A by-product of this Information Age we are recording in these pages is the modification and expansion of "how it's always been done." Try as we might to put the brakes on this modification of our lives, the blessings and curses are already streaming out of the box.

A major conflict to be resolved in the next decade will be how we in the West adjust to a world where Anglophone dominance goes on the wane. As more of international transactions begin to be processed in Chinese, Hindi, and Spanish, an adjustment of how we interact in the world economy and as global citizens will also have to take place. Most of all, I believe, we will be required to adjust our attitudes toward and relationship with the Chinese. That's an awesome challenge.

The greatest challenge, because of the dominant position of the country over the last few decades and its relatively isolationist worldview, will be for the United States. The ego-bruising realization that everyone does not want to be like us will be hard to swallow.

In the future decade I dream emerging, issues of race and class will not go away, they will instead confront us even more poignantly than they have in the past. This latter has less to do with the Information Age than with the fact that denial has never been a successful strategy for resolving problems. Even in The Now we try to deny the failures we have had with these two issues, to minimize the importance of putting the old bugaboos to rest. So, like all things denied and repressed, they will come back to us as monsters.

But I suspect the greatest challenge of this future I am dreaming will be for us to determine exactly how we will define the tribe. That is, will we give our highest allegiance to the national tribe, the ethnic and racial tribe, the tribe of shared interest, or the corporate tribe? Whose side will we be on?

I do not mean to imply for an instant that this challenge will manifest itself in an either/or nature. It will much more complex than that. But in the final analysis, individuals will be challenged to determine how the essence of their hierarchical or cooperative lives will be defined. Nationalism as we know it is a relatively recent historical phenomenon. The information age, by its very nature, challenges the continued efficacy of the notion of nationalism. The strains are being felt. Though nationalism has been politically effective for two centuries, other allegiances have continued to make their power felt, especially ethnic and racial allegiances. This, too, is being changed.

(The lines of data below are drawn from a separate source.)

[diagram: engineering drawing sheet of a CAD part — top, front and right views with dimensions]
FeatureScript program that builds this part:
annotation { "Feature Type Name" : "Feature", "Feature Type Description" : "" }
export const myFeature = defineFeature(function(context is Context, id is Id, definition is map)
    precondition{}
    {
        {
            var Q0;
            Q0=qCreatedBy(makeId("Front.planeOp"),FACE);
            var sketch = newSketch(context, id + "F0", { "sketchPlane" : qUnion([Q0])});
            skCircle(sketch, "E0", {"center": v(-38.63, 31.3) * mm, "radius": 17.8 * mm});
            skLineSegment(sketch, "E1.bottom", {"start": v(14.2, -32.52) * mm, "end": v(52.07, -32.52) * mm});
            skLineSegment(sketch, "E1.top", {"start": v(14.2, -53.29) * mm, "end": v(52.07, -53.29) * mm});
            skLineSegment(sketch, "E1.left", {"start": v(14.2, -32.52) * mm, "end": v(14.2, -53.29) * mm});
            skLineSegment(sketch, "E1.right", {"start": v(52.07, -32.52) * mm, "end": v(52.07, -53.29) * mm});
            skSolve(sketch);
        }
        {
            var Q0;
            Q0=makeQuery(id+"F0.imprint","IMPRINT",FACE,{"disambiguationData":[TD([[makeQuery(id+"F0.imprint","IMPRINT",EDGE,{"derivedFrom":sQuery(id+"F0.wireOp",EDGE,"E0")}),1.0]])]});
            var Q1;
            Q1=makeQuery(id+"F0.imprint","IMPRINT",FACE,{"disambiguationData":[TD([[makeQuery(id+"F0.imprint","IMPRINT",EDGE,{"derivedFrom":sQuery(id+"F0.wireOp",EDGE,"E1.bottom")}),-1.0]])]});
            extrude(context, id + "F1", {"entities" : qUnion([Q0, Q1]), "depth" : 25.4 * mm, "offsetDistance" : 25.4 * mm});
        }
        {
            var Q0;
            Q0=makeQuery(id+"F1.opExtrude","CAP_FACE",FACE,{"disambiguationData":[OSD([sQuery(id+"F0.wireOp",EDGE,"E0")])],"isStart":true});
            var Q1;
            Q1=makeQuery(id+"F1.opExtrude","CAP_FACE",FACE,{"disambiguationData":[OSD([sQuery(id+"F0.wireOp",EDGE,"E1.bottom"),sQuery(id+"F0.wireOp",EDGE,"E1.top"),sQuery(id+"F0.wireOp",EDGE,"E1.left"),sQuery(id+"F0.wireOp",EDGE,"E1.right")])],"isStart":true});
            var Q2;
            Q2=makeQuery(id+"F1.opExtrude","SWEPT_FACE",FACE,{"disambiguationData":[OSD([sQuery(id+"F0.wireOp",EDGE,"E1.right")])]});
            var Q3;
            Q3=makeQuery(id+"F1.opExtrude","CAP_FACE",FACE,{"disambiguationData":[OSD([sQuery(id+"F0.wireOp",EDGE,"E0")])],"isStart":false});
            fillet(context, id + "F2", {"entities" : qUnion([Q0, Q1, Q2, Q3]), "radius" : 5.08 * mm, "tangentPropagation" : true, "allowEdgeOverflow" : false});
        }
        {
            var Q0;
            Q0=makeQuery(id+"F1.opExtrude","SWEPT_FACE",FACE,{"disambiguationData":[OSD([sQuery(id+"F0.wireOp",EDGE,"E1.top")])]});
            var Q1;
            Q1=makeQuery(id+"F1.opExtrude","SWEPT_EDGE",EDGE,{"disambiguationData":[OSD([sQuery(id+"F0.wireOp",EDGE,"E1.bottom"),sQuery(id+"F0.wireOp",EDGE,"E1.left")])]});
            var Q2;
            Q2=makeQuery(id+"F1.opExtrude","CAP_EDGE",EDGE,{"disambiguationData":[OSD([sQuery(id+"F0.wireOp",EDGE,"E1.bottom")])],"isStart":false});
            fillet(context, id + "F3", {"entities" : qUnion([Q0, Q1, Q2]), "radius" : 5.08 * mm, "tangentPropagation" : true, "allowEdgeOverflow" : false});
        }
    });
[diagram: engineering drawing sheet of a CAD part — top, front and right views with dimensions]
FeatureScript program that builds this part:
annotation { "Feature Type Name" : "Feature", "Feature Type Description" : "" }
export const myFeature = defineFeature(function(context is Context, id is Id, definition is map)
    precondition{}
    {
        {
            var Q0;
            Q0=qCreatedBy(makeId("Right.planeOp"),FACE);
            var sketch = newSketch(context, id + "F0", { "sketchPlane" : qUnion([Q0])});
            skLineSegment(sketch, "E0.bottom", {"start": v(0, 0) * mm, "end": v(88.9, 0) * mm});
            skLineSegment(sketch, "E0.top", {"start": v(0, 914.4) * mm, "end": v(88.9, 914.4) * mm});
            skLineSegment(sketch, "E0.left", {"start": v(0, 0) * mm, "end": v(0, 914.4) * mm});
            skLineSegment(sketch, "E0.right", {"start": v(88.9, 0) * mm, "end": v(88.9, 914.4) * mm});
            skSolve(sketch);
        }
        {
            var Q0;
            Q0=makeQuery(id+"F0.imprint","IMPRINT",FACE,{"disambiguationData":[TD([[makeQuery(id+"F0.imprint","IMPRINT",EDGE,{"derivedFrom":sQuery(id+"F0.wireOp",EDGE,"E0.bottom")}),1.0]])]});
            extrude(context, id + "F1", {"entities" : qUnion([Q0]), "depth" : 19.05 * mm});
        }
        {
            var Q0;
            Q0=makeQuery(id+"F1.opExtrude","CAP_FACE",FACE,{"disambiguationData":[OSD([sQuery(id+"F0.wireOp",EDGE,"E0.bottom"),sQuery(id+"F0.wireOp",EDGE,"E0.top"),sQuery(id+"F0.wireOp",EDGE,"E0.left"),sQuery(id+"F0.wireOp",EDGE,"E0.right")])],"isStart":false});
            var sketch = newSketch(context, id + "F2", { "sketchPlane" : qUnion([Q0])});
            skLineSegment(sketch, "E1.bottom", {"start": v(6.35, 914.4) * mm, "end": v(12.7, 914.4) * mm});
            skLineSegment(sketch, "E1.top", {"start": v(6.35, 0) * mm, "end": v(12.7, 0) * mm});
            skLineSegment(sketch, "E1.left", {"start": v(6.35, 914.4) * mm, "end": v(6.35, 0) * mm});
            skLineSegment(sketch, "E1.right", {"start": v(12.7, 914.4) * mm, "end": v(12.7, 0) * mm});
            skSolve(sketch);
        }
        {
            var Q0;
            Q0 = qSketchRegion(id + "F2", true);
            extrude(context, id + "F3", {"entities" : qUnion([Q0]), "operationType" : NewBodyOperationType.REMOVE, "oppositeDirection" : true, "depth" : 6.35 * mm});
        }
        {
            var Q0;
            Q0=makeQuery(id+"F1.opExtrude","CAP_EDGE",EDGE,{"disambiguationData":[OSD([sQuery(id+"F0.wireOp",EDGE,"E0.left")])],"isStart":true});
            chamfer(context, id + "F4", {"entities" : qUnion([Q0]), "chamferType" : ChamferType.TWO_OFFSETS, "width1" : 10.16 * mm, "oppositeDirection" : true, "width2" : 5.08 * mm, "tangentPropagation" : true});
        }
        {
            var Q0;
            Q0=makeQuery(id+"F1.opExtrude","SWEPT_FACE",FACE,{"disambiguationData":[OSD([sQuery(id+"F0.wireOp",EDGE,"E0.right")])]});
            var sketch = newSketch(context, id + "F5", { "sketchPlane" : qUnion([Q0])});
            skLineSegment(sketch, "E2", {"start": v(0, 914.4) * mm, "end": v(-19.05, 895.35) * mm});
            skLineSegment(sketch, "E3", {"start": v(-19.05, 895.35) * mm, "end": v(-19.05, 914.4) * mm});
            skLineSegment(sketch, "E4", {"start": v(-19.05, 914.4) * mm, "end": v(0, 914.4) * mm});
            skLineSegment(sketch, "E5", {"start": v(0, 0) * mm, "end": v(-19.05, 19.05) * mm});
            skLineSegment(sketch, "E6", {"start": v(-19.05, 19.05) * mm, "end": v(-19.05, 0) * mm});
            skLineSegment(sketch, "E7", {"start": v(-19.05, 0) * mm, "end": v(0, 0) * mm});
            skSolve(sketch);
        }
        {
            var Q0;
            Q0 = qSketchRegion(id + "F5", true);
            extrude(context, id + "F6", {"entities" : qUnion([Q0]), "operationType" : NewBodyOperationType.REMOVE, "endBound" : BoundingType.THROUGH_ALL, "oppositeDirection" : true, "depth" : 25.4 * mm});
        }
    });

Advances in communcations and transportation technologies, even if we discount the revolution of information technology, have made the definition "citizen of the world" less a romantic notion and more one embraced by our corporate citizens and ourselves. It only follows that the next step in this evolution is toward a defintion based on corporate or interest allegiance. The mere fact that we have added "corporate culture" to our lexicon is evidence of this shift in perception.

I am dreaming of a day when passports will be irrelevant.